Le Maldive sono situate in una posizione strategica nell’Oceano Indiano, al centro di rotte marittime commerciali fondamentali per gli interessi delle potenze regionali (India e Cina) e degli Stati Uniti. Soprattutto l’India ha tradizionalmente un’influenza particolare sull’arcipelago, come dimostra il fatto che Nasheed ha fatto appello proprio a Nuova Delhi quando sono iniziate le protese contro il suo esecutivo. Il governo indiano, però, si è rifiutato di fornirgli appoggio e settimana scorsa ha invece riconosciuto come legittimo il nuovo regime di Waheed. Anche da Washington era giunto l’immediato riconoscimento del golpe ma il Dipartimento di Stato ha fatto poi marcia indietro, sostenendo che andava fatta maggiore chiarezza sulla situazione nel paese.

Che le Maldive non siano un angolo di Oceano Indiano del tutto trascurabile per gli equilibri geo-strategici del continente asiatico è confermato anche dal fatto che l’amministrazione Obama ha inviato a Malé l’assistente al Segretario di Stato, Robert Blake, il quale sabato ha incontrato sia il nuovo presidente Waheed che il deposto Nasheed e altri leader politici locali.
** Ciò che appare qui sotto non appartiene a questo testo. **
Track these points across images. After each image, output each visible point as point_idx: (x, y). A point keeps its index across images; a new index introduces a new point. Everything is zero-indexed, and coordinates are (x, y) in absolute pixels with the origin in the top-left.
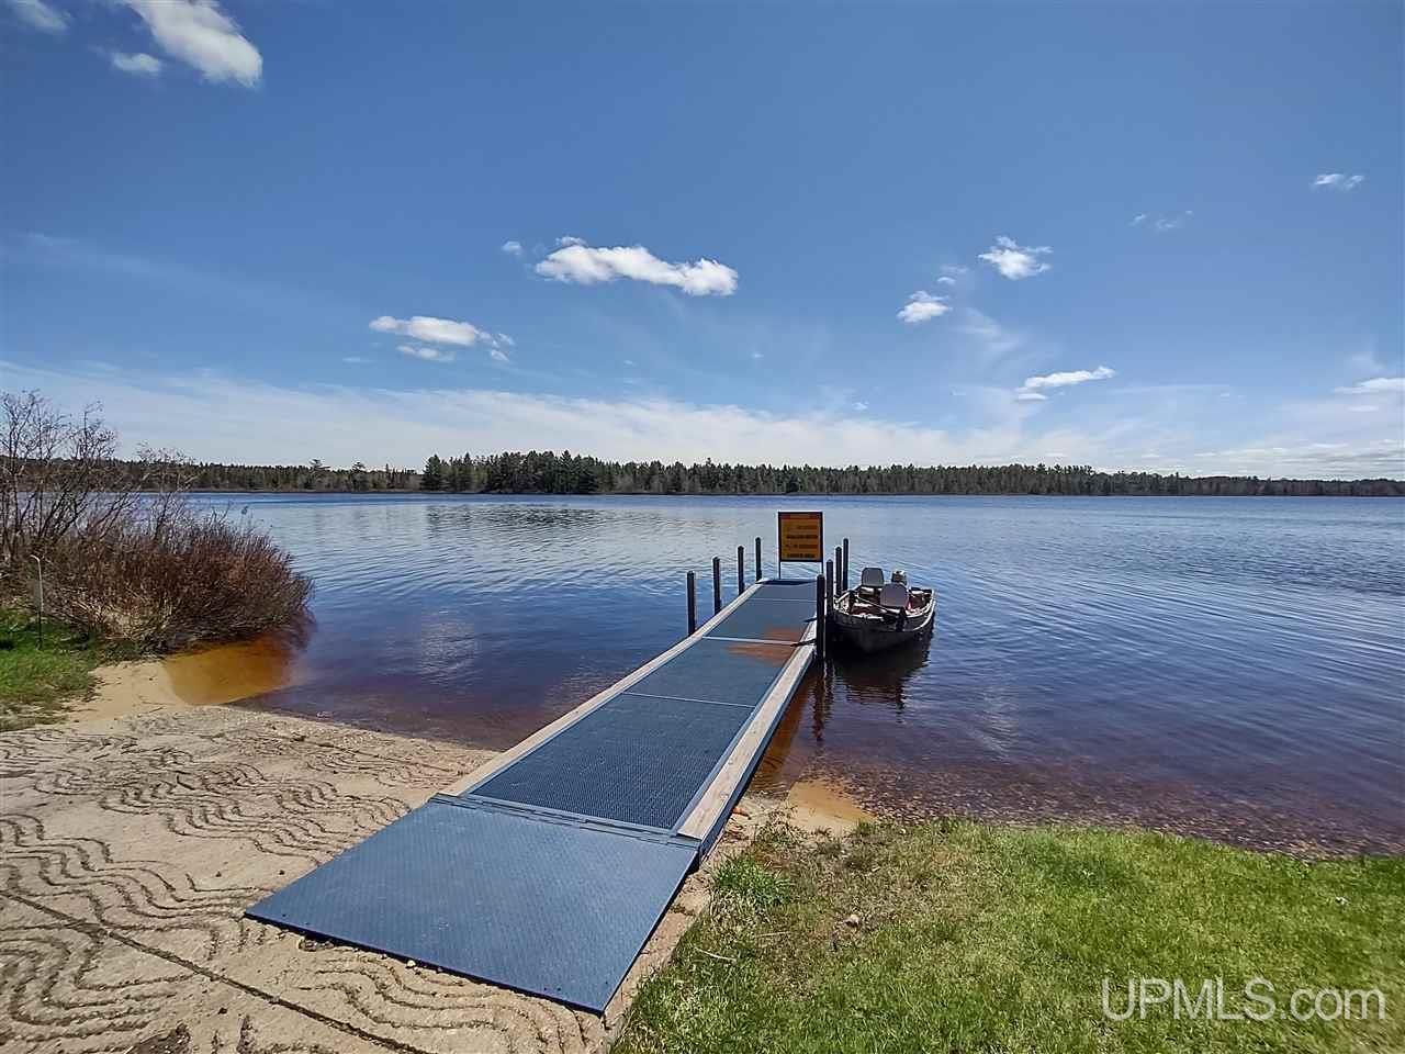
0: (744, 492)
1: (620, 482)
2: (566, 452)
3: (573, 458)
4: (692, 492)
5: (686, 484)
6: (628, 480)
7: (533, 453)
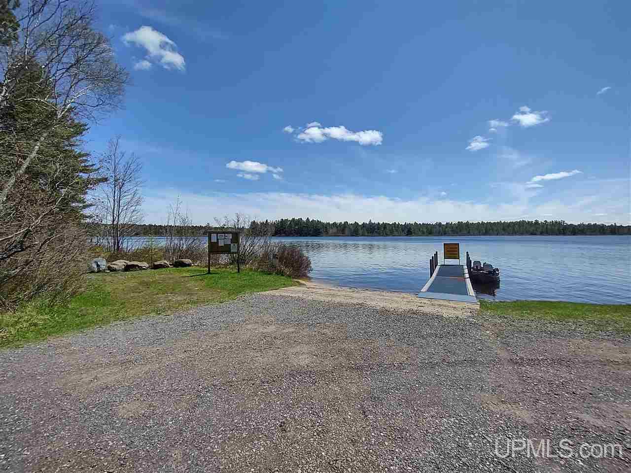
0: (387, 235)
1: (331, 231)
2: (308, 218)
3: (310, 221)
4: (363, 235)
5: (360, 232)
6: (335, 230)
7: (293, 219)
Al termine della sua vista, Blake ha confermato che gli USA non sono nella posizione di stabilire se Nasheed sia stato vittima di un golpe e, in ogni caso, ha affermato che le Maldive non sono pronte per elezioni anticipate, di fatto fornendo il proprio sostegno al neo-presidente Waheed.

Anche a Nuova Delhi sono ampiamente diffuse le preoccupazione per il caos nel paese e, soprattutto, per la radicalizzazione della società e della scena politica maldiviana. In un susseguirsi sui media indiani di editoriali che esprimono le apprensioni per l’incapacità di Nuova Delhi di risolvere una crisi politica in un paese d’importanza apparentemente secondaria, anche il governo di Manmohan Singh ha inviato un proprio rappresentante alle Maldive.

Per il loro interesse strategico, anche le Maldive sono così al centro delle rivalità delle varie potenze della regione. Nonostante il tradizionale ascendente dell’India, la Cina negli ultimi anni ha ad esempio intensificato i legami con Malé. Pechino ha infatti costruito il palazzo del Ministero degli Esteri nella capitale, così come il Museo Nazionale. I rapporti commerciali tra i due paesi sono inoltre aumentati di oltre il 50% tra il 2009 e il 2010, mentre una serie di importanti accordi di cooperazione sono stati siglati durante la presidenza dell’ormai deposto Mohamed Nasheed.